Hey jstagrl, you’ve been on my mind all day and I’m glad to see you’ve got some good support. It seems your parents don’t understand and it must be hard having that kind of pressure pushing at you to go out and work when they are the ones you need to depend on right now. Keep working out as much as you are comfortable with because I think it helps with the stress levels.
I also don’t think it’s selfish, reading about all the MVDs, wanting that for yourself. It simply means you care enough for your own present and future to want to be well. You should want that. You should want to thrive. We all have the right to thrive. Sometimes we have to fight for it.

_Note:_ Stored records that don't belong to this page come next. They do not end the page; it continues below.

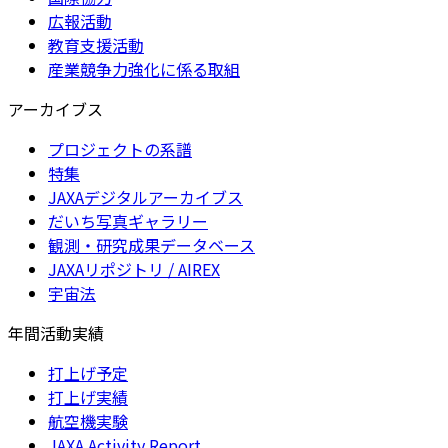
広報活動
教育支援活動
産業競争力強化に係る取組
アーカイブス
プロジェクトの系譜
特集
JAXAデジタルアーカイブス
だいち写真ギャラリー
観測・研究成果データベース
JAXAリポジトリ / AIREX
宇宙法
年間活動実績
打上げ予定
打上げ実績
航空機実験
JAXA Activity Report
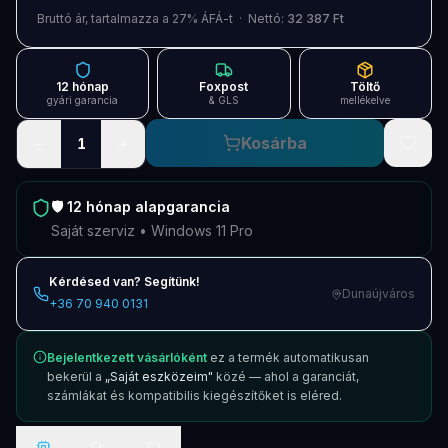
Blog
Bruttó ár, tartalmazza a 27% ÁFÁ-t · Nettó:
32 387 Ft
Szolgáltatások
12 hónap
Foxpost
Töltő
Támogatás
gyári garancia
& GLS
mellékelve
−
+
Kosárba
1
Új termékek
ÚJ
Keresés
Vásárlás
🛡️
12 hónap
alapgarancia
Saját szerviz • Windows 11 Pro
Kérdésed van? Segítünk!
Dunaújváros
+36 70 940 0131
Bejelentkezett vásárlóként
ez a termék automatikusan
bekerül a
„Saját eszközeim"
közé — ahol a garanciát,
számlákat és kompatibilis kiegészítőket is eléred.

Best of luck with your disability claim. Ask for help with it when you need it. Forms are never very clear- cut.
Hug for you
Bellalarke
Do re-apply for your disability. You must be on disability for 2 years before the Medicare insurance portion kicks in. If you are a good candidate continue to apply. Pick yourself up from your boot straps and try to focus on doing the next thing. My best times are when I am busy so try to kick it all up a notch. We are all struggling. Sorry to hear about your pain.....
Chris
I am so sorry that you are in so much pain. Stress of course can amp up the TN pain but how can you not feel stressed. The group has already offered you great advice. I pray you will find relief for both the pain amd financial stress. Hugs from the prairies
I am so sorry that you are in so much pain. Stress of course can amp up the TN pain but how can you not feel stressed. The group has already offered you great advice. I pray you will find relief for both the pain amd financial stress. Hugs from the prairies
I am right there with you. Come here. The rooms are warm and resourceful. I had Gamma on March 20th. Had a son in the hospital and finished up a root canal that I did not need and Now…yeah I am in hell. This is the second time I have typed this. The other one disappeared into God knows where. Roof of mouth pressure and pain in throat. Fireworks at my right temple ear pain and warm tears that I need to stop producing as they only make thing worse. Lord it feels like someone set my scalp on fire on the right side and then put it out with an ice pick. I am a stones throw from calling the neurologist. Don’t know if I can take hearing that I have to expect a few setbacks. So…I will pray for you. Love to you all. Hi Mimi, so right dear no guarantees.